--- The data Enclosed Below ---

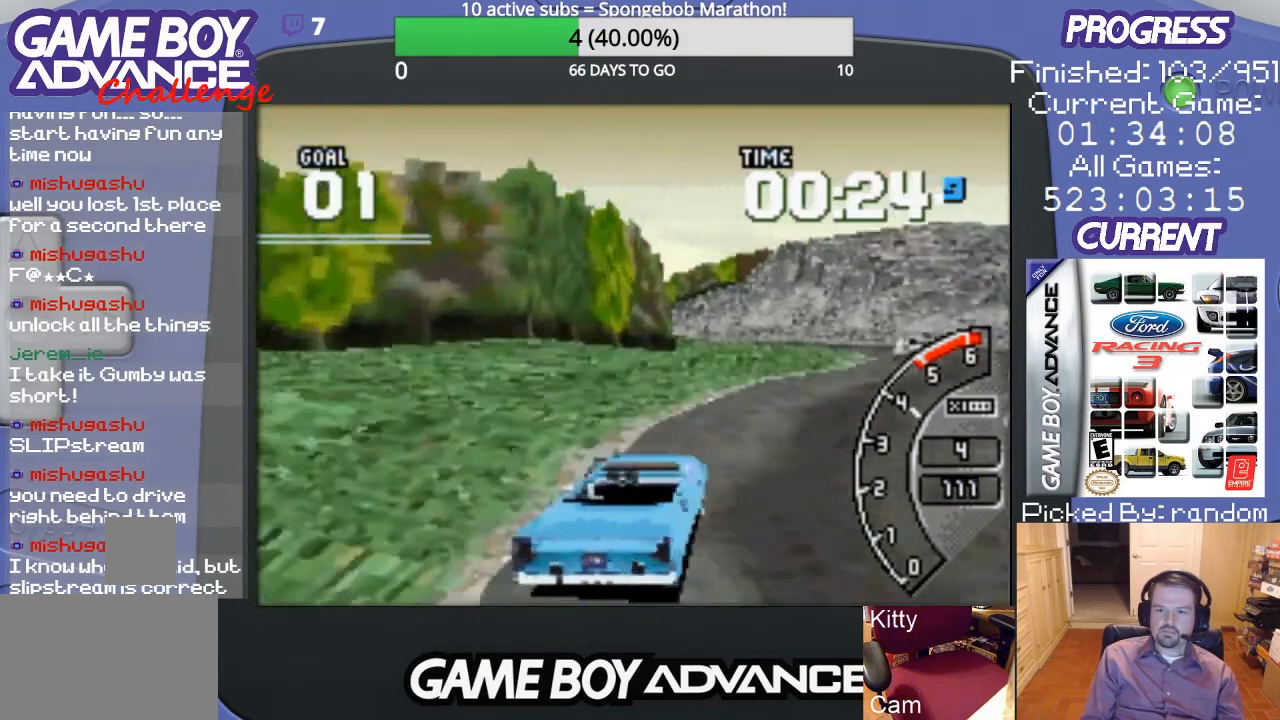
{"buttons": ["A"], "events": [[33, "DPAD_RIGHT", "up"], [133, "DPAD_RIGHT", "down"], [433, "DPAD_RIGHT", "up"]]}
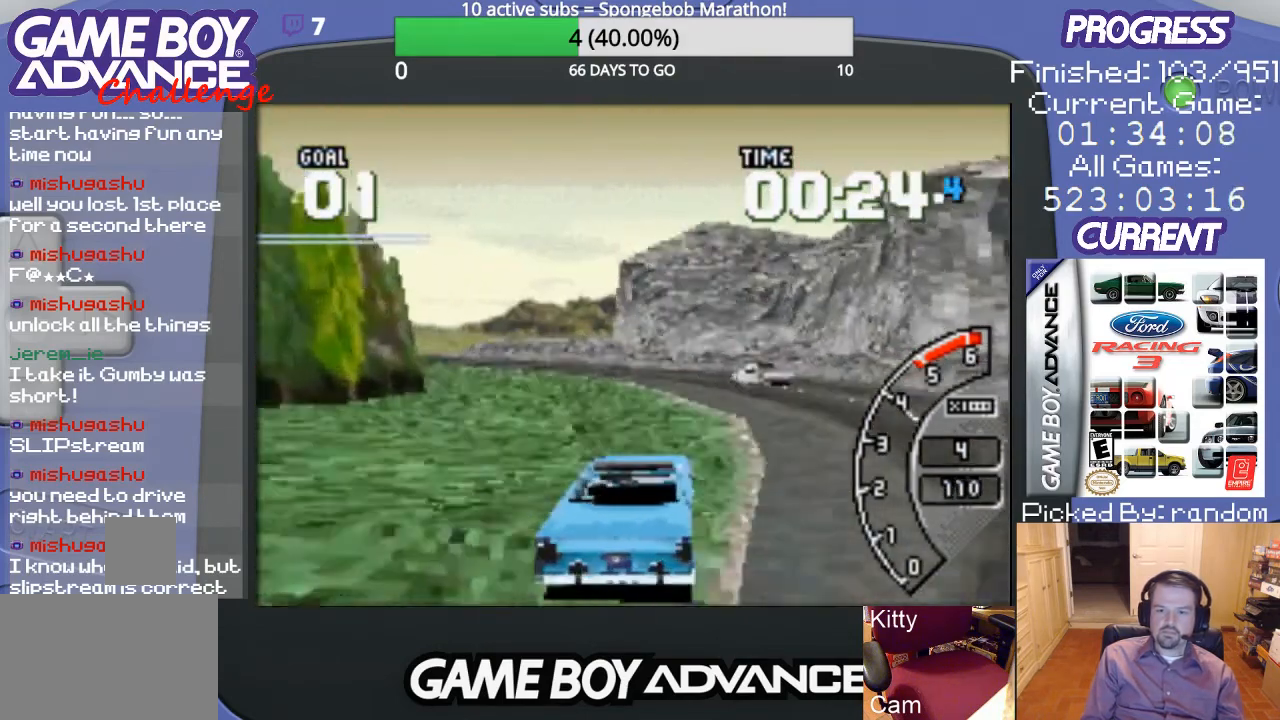
{"buttons": ["A", "DPAD_LEFT"], "events": [[33, "DPAD_LEFT", "down"], [300, "A", "up"], [367, "A", "down"]]}
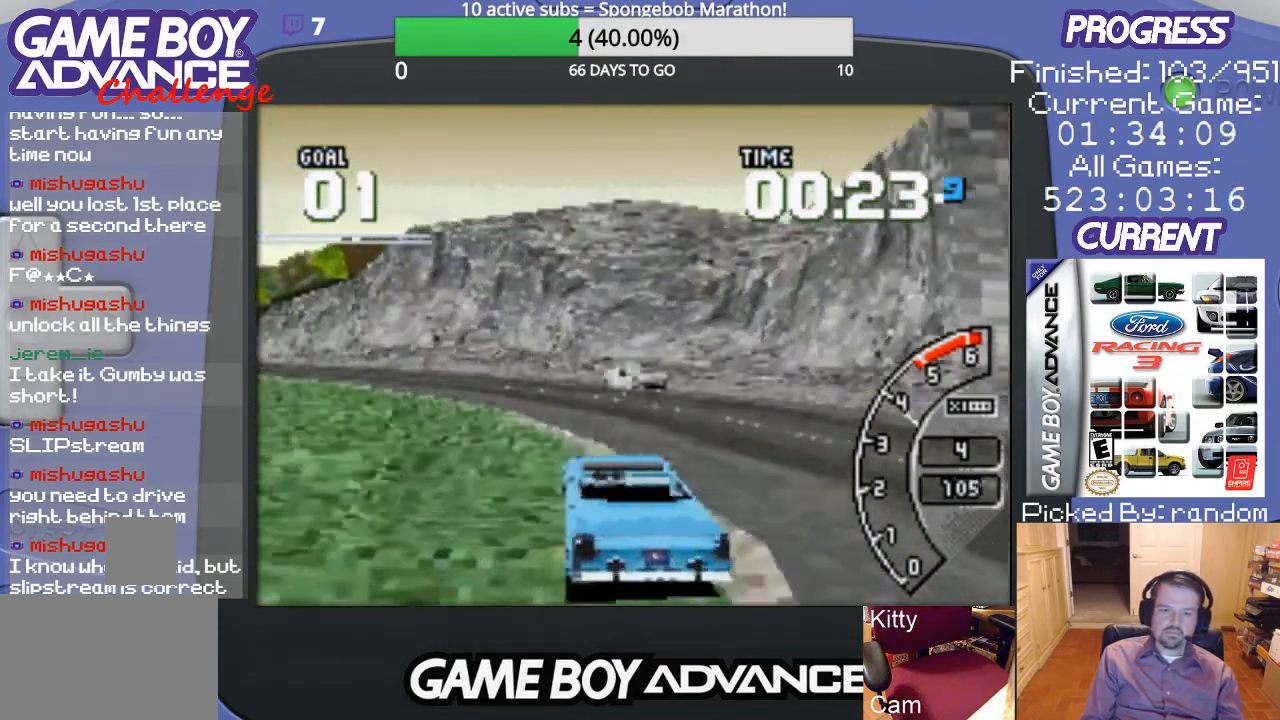
{"buttons": ["A"], "events": [[267, "DPAD_LEFT", "up"]]}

--- End of Enclosed The data ---

● **Work request**
Where the data includes pictures, leave them out and write out everything else exactly.

● **Written response**
{"buttons": ["A"], "events": [[33, "DPAD_RIGHT", "up"], [133, "DPAD_RIGHT", "down"], [433, "DPAD_RIGHT", "up"]]}
{"buttons": ["A", "DPAD_LEFT"], "events": [[33, "DPAD_LEFT", "down"], [300, "A", "up"], [367, "A", "down"]]}
{"buttons": ["A"], "events": [[267, "DPAD_LEFT", "up"]]}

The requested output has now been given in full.